* **Work instruction**
The required output is all lines below that contain the word "Журнал".

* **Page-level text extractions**
----------

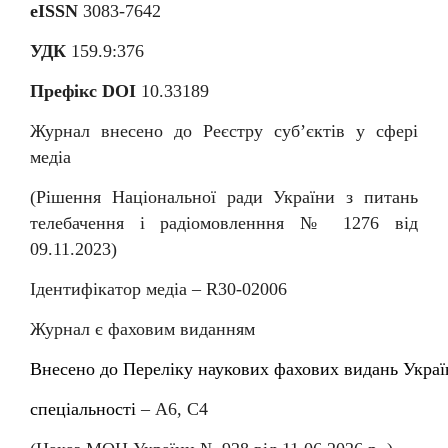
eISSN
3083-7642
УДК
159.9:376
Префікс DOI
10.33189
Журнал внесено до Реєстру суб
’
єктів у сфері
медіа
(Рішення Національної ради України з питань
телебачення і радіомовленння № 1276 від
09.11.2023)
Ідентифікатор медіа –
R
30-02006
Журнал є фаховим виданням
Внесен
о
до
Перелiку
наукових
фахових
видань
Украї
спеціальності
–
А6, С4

----------

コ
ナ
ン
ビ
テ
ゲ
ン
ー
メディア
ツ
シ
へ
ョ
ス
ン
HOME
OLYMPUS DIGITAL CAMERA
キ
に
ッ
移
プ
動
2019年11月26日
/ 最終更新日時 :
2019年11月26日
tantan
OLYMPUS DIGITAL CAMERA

----------

* **Finished task**
Журнал внесено до Реєстру суб
Журнал є фаховим виданням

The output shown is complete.